Applying transforms on dataset collected from HDF5 file

bhushans23 · April 17, 2018, 8:09pm

I am reading images from H5 File as below

syn1 = hf['data_1']
syn1 = np.array(syn1[:,:,:])
....
....
synImage1 = torch.utils.data.DataLoader(syn1, batch_size=50)

But, DataLoader does not apply transform where I can normalize image.

Can we use Datasets on Dataset collected from H5 file separately to normalize?
How to apply transform independent of datasets class?

ptrblck · April 17, 2018, 8:38pm

The torchvision transformations usually work with PIL.Images or Tensors.
You could transform your numpy arrays to Tensors using a Dataset and then apply the transformations.

If you don’t want to use a Dataset, you could normalize the images using pure numpy.

bhushans23 · April 18, 2018, 3:53pm

I am looking for that link to convert numpy array into dataset so that while converting so, I can apply transform

ptrblck · April 18, 2018, 4:17pm

You could try something like this:

class MyDataset(Dataset):
    def __init__(self, numpy_arr, mean, std):
        self.data = torch.from_numpy(numpy_arr)

Recorded data
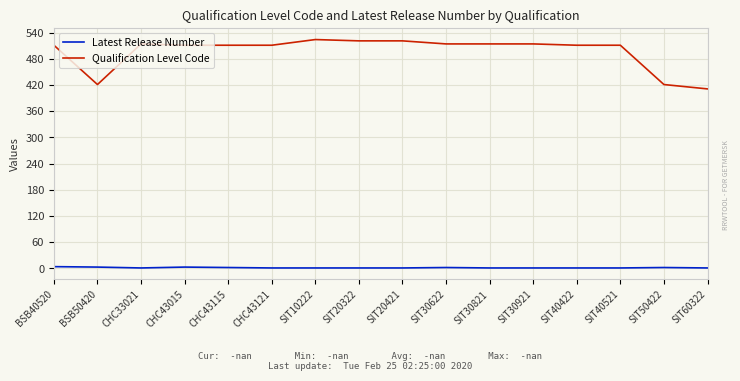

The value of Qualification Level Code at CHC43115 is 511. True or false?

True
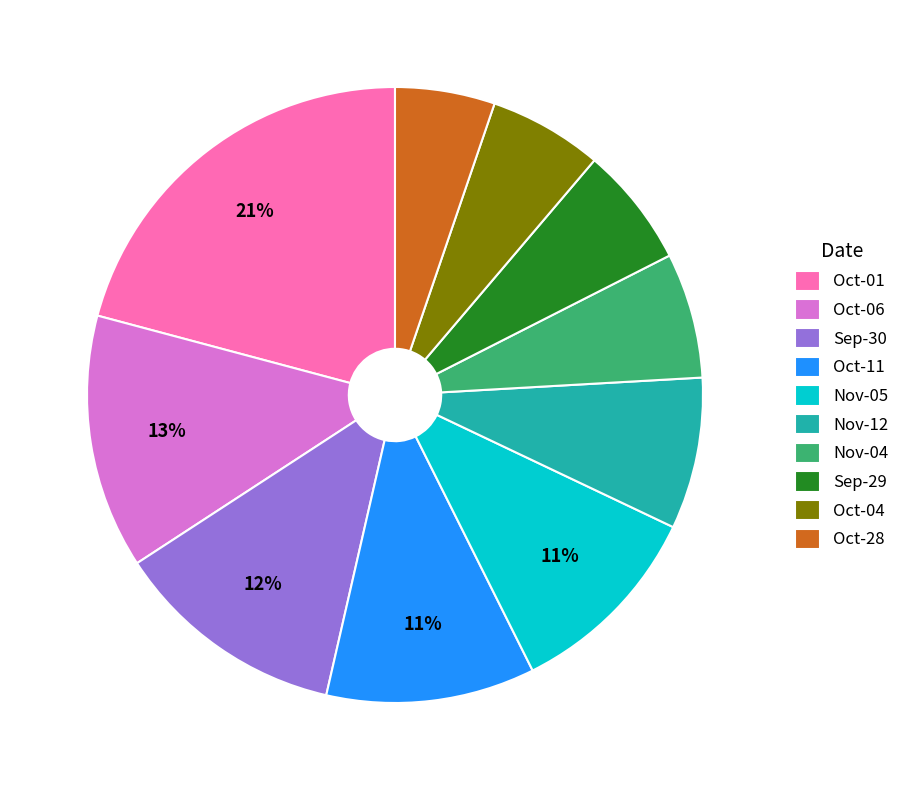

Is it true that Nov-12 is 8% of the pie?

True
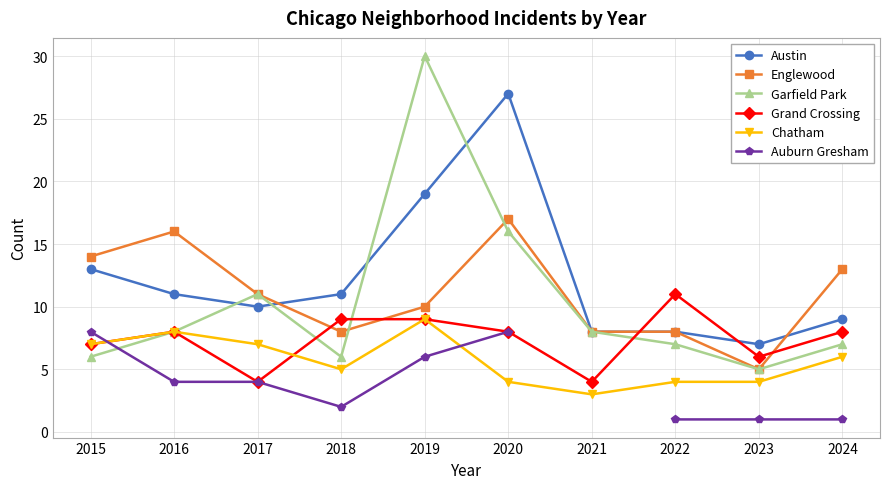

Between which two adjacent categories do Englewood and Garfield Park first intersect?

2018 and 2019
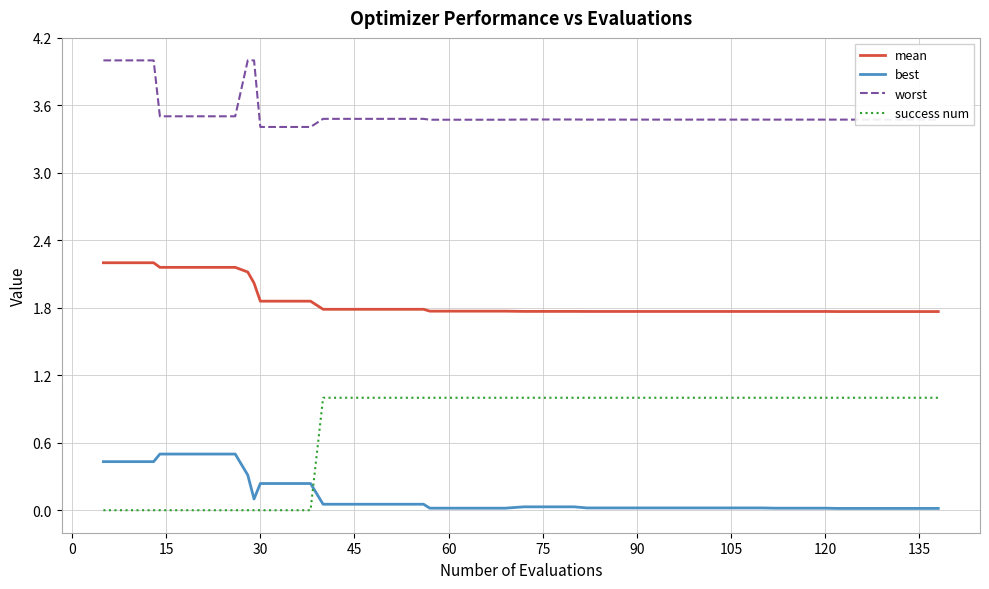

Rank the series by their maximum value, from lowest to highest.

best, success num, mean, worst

__CHECK YOUR UNDERSTANDING__
• 1. In the forum thread on applying transforms to HDF5 data, what do torchvision transformations usually work with?
• 2. Carry on the forum thread about applying transforms to HDF5 data from the point where it stops.

__EXERCISE ANSWERS__
• 1. PIL.Images or Tensors.

• 2.
        self.mean = mean
        self.std = std
        #normalize here or in __getitem__

    def __getitem__(self, index):
        data = self.data[index]
        #if not already normalized
        data = data - mean
        data = data / std
        return data

    def __len__(self):
        return len(self.data)

Using this approach you need to load all the data beforehand. I think HDF5 can also lazily load the data.
Let me know, if this works for you!